Step four: experience extreme frustration that you do not look like beautiful pattern illustration. Come close to giving up all hope. Contort face in distress.

(Side note: Oddly enough, in trying to keep my face out of the self portrait wrap images, I managed to capture pictures that EXCLUSIVELY highlight my least favorite facial feature, my double chin. Ha. I suppose its karmic retribution for being vain about how I looked in the picture.)

UPDATE: In a fit of creativity today, I think I found a solution. I am converting this wrap into a stole of sorts. From what I can tell from a Google images search, a stole is sort of like a wrapped shawl, sometimes with loose sleeves and sometimes without. Well, I am making this a one-armed stole. Instead of tossing the front of the garment over my shoulder, I will instead gather it and weave it through a (yet to be constructed) fabric loop on the front of the wrap. I will pin a brooch on the loop, and call it a done deal. It will not be as warm as the draped wrap, since more of my neck and chest is showing. And it might not even look very 1932-ish any longer. BUT, my new draped stole does seem to fit my bust and give me a way to wear this expensive piece of wool, and those are good things.

See my smile in comparison to the earlier contortion of distress? I am pleased to find a solution.

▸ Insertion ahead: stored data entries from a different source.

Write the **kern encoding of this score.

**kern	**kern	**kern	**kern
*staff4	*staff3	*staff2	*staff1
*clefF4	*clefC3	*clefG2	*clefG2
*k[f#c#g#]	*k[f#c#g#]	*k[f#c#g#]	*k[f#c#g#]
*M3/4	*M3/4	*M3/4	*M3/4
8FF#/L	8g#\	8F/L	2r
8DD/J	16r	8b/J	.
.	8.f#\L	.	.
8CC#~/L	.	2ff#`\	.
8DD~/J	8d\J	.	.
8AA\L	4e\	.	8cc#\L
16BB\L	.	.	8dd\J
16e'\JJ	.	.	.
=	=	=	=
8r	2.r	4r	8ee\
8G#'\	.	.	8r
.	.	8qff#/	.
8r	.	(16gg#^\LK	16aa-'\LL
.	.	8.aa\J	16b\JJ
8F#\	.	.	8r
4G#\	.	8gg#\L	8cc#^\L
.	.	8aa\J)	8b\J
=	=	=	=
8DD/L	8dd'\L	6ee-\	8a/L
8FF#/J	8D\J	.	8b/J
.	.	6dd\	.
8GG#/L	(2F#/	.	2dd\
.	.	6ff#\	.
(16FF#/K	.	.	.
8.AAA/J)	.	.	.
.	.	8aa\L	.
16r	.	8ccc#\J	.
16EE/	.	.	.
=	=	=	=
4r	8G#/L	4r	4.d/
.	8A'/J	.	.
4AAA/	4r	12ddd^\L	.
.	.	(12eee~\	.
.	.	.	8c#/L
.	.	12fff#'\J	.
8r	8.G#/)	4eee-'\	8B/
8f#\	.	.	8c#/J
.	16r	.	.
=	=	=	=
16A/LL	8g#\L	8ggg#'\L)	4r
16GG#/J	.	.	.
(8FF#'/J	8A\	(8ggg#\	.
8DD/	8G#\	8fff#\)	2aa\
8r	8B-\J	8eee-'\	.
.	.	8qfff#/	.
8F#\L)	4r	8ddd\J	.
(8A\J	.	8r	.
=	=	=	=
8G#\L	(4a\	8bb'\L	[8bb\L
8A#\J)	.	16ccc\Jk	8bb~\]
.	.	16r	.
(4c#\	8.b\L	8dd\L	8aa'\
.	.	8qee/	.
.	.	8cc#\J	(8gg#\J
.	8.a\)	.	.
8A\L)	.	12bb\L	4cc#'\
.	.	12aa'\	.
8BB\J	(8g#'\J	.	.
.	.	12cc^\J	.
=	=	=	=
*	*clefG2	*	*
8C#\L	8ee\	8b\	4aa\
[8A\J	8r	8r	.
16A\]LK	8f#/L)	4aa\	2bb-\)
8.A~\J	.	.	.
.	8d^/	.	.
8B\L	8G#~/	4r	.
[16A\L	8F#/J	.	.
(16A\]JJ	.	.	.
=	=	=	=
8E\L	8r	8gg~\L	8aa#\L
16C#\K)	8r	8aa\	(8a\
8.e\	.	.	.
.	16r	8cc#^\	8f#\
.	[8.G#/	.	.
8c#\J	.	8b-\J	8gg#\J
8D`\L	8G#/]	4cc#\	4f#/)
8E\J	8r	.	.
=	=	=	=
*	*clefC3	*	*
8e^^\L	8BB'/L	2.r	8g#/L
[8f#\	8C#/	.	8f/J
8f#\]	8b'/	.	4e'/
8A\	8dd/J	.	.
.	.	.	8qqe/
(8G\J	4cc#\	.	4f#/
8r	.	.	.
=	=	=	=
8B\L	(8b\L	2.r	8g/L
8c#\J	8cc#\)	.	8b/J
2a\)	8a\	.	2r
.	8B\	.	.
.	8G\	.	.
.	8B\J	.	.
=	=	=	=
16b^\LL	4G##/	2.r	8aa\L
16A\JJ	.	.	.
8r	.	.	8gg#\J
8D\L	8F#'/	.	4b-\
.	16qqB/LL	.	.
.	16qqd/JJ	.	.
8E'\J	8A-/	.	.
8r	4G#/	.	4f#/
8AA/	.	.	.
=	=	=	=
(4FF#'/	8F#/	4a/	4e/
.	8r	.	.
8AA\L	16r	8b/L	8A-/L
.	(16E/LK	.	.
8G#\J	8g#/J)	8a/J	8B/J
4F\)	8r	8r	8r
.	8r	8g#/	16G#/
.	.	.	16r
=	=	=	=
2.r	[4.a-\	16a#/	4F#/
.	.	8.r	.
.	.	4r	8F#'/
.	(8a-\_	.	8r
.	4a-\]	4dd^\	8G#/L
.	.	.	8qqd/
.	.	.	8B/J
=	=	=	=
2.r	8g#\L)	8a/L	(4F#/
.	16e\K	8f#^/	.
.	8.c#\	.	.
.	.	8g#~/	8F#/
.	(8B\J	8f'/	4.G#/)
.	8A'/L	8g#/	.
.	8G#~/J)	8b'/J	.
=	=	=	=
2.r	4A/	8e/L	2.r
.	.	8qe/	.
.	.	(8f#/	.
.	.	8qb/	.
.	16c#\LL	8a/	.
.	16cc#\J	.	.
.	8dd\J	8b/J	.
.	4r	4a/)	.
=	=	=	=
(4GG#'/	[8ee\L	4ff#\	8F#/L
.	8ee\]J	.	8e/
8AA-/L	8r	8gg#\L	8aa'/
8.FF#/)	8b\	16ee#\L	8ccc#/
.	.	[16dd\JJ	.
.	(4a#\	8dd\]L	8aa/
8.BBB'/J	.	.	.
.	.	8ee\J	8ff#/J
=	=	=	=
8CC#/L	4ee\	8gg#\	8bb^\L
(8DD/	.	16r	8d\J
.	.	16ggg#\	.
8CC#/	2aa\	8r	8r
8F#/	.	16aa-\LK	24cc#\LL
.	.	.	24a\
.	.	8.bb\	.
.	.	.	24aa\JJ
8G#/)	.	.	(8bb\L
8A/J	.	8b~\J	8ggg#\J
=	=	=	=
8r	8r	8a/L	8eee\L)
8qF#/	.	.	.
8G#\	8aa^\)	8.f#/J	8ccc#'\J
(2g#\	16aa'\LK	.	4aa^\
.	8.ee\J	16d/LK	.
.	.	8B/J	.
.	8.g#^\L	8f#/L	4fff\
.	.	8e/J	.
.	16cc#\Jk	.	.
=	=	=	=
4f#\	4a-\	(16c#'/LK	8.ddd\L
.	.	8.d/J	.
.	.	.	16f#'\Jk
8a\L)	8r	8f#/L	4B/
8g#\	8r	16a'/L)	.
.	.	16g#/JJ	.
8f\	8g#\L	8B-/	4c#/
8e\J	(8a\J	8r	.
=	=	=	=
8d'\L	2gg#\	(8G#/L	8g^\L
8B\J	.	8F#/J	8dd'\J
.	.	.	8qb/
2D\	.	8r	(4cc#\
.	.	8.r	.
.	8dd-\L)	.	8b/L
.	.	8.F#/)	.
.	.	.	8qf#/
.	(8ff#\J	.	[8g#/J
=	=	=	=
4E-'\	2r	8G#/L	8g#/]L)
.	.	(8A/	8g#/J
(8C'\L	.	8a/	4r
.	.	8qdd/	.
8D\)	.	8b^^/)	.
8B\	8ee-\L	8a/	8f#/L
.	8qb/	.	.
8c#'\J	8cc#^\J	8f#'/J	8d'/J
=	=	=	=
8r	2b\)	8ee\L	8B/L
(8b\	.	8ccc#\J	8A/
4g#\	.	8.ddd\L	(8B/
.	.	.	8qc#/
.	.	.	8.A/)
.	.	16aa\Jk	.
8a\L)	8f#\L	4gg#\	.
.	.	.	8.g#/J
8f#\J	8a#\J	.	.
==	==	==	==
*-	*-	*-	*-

Kate's One-armed 1932 Draped Stole: a (better) work in progress.

6 comments:

Anonymous said...

OH NO!!! This pattern is not for sale on their site. And now that I've seen it, I simply must have it! It's adorable!

ps
As always, you work it out in the end with Decades of Style patterns, don't you? Cute cape! I like the final result.

Kate said...

It is a LOVELY pattern, isn't it. The good news is that I see it available from another retailer online here http://www.fabricsandbuttons.com/Merchant2/merchant.mvc?Screen=PROD&Store_Code=WSS&Product_Code=DrapeWrap. If you order it in a size D, can I borrow it? :) I think I need a larger size.

Myra said...

Much better, the end result. You are larger busted than me, but I have big shoulders for my size with roundness and everything makes me look top-heavy. I do like it as you fixed it. Good choice of colors, too.

Anonymous said...

You might try to make it in a softer fabric. Looks like yours is a rather stiff wool. Try cashmere or maybe even a stretch bamboo to give you more drape.

But also adaptaed very cute.

Anonymous said...

the fabric is to thick to drape around your body , you need to buy something similar but much softer and drappier for that to work . go on line to buy that ... i hate to see a good idea go to waste .

Kate said...

In the end, I think the cut of the pattern and the shape of my body doomed the pattern more than my fabric choice. I had a thin, soft wool with a very gentle hand - I purchased the fabric at one of the best fabric stores I have ever been to - Elfriede's Fine Fabrics in Boulder - with Elfriede herself and the pattern in hand. We choose this fabric especially for the drape and warmth combo. It really was less an issue of fabric drape and more an issue of cut. Thank you for the suggestions, comments, and moral support. I gave the cape to my much smaller mother and she wears it well.